#### Available records:

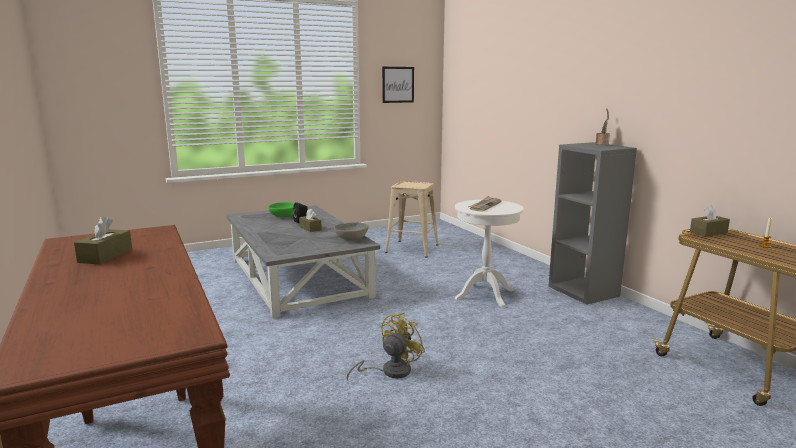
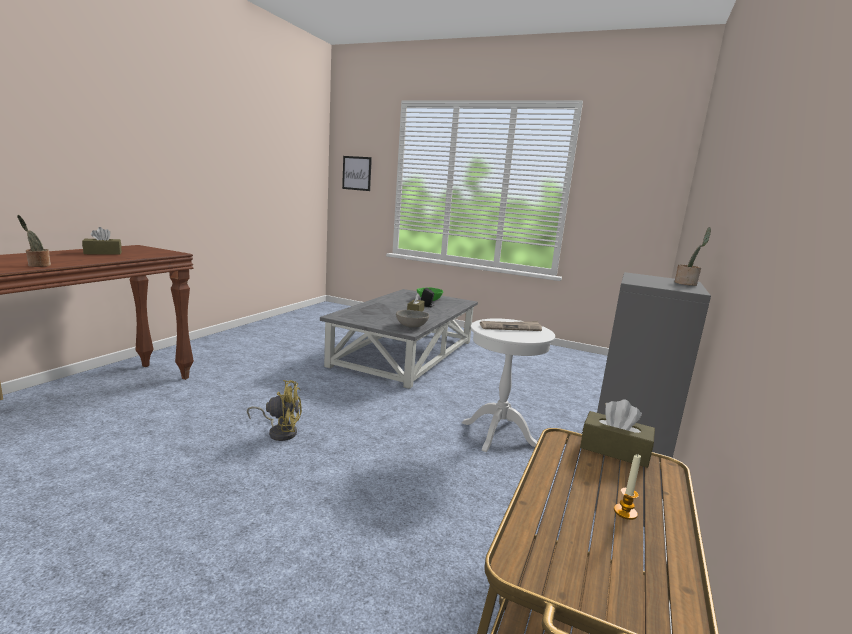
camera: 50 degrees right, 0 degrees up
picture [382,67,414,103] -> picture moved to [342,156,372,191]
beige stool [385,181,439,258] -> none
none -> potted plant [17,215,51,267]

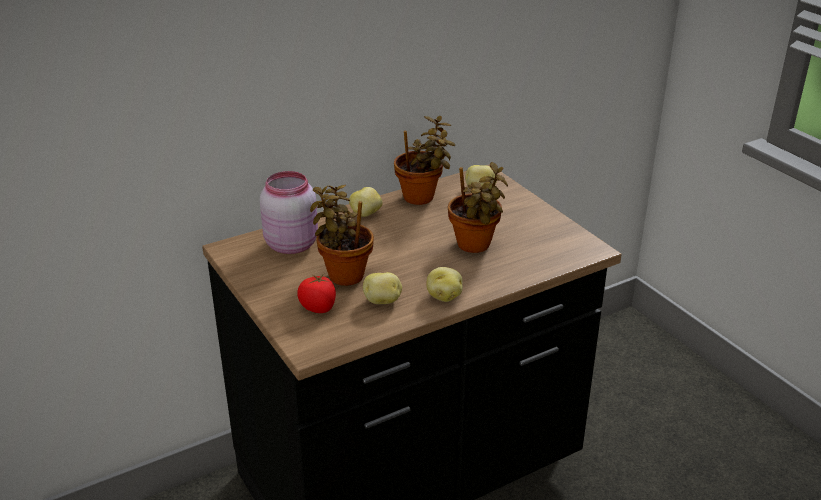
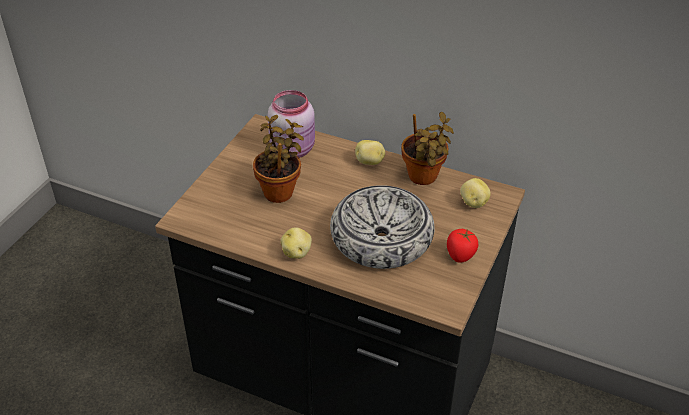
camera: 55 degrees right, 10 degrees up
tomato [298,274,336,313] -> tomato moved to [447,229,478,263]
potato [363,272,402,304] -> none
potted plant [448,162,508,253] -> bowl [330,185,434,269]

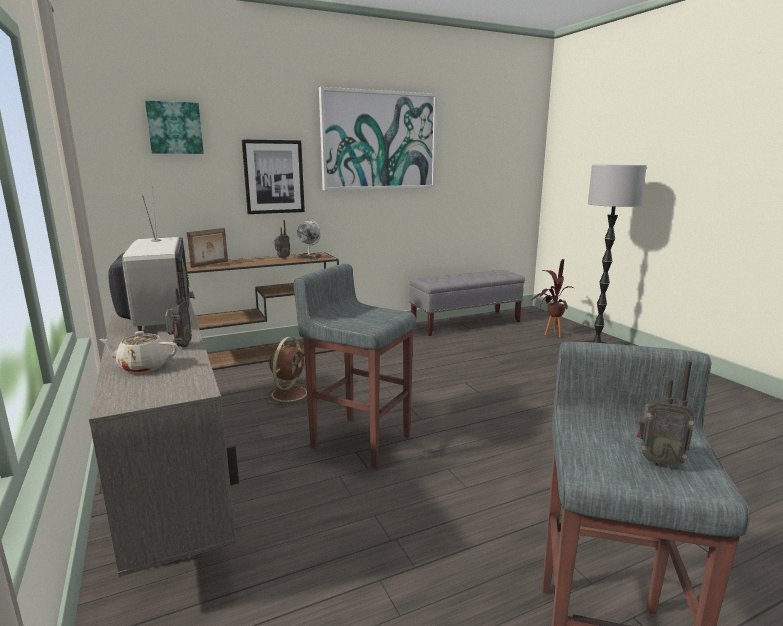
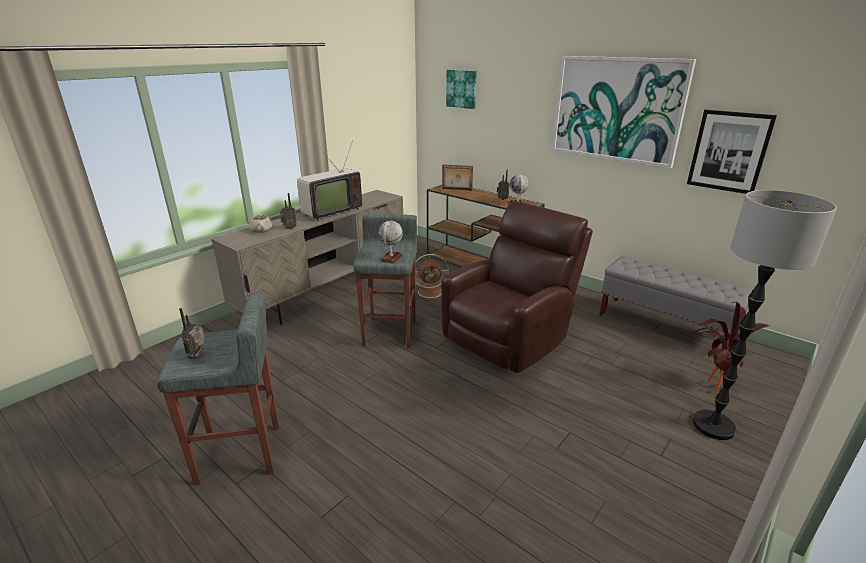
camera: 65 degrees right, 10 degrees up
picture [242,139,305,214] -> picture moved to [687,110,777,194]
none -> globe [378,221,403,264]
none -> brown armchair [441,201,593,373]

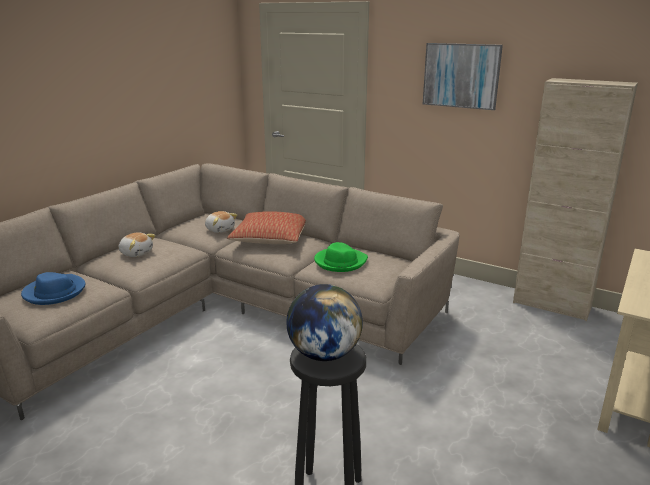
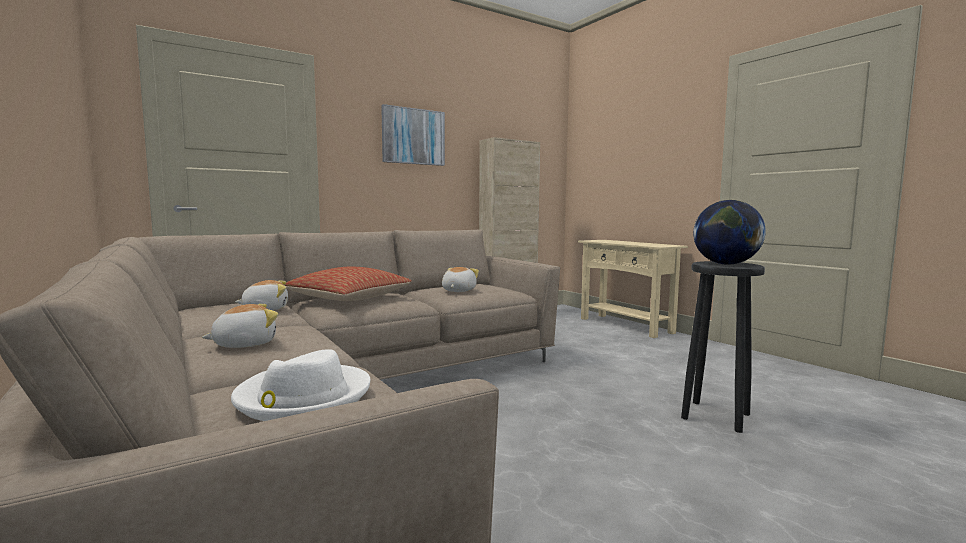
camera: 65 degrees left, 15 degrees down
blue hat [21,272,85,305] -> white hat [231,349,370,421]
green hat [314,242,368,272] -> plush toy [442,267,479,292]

--

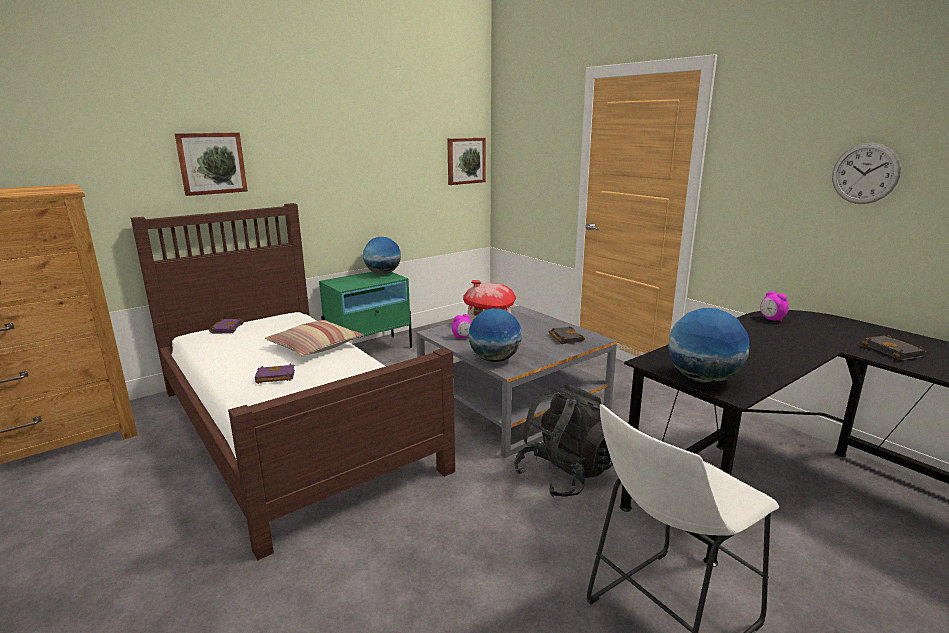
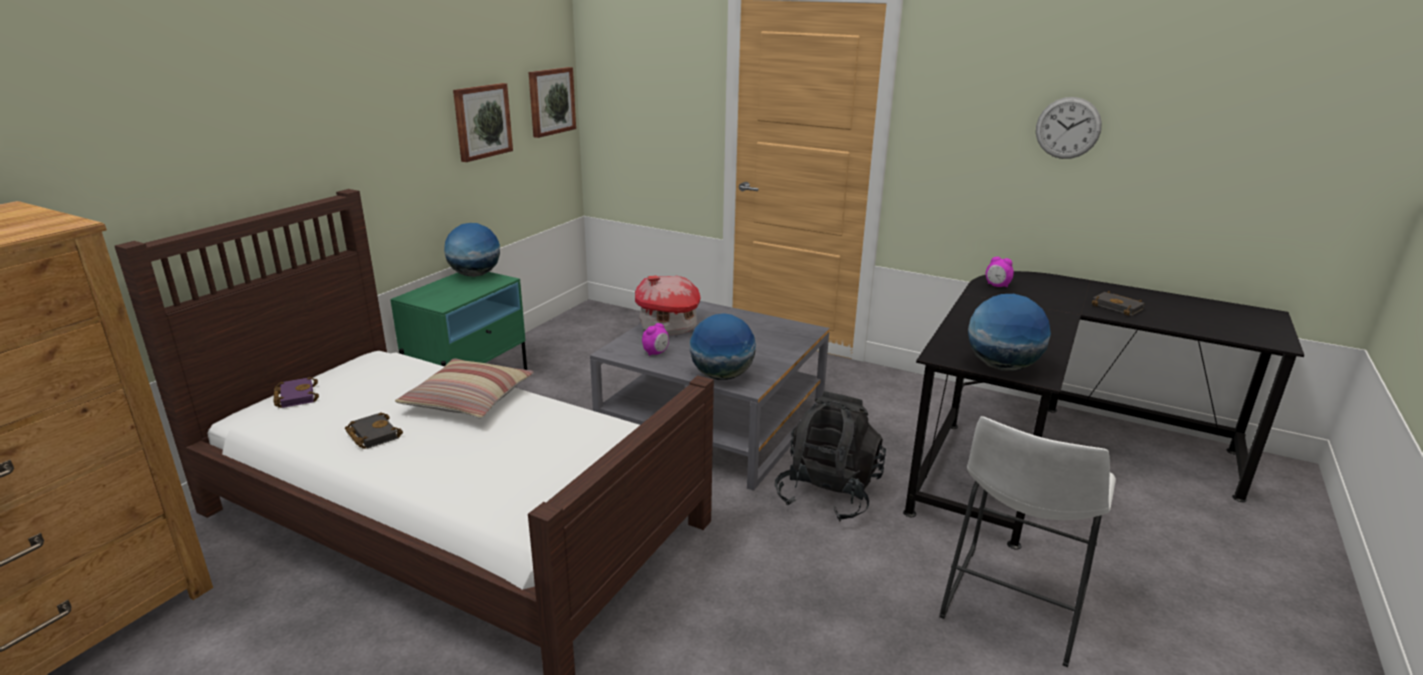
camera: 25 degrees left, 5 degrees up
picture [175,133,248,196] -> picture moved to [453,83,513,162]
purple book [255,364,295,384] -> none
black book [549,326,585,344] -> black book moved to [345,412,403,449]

#### Exercise description:
Take each line of the material that contains the word "plant" and list it.

#### Finished exercise:
none -> potted plant [17,215,51,267]
potted plant [448,162,508,253] -> bowl [330,185,434,269]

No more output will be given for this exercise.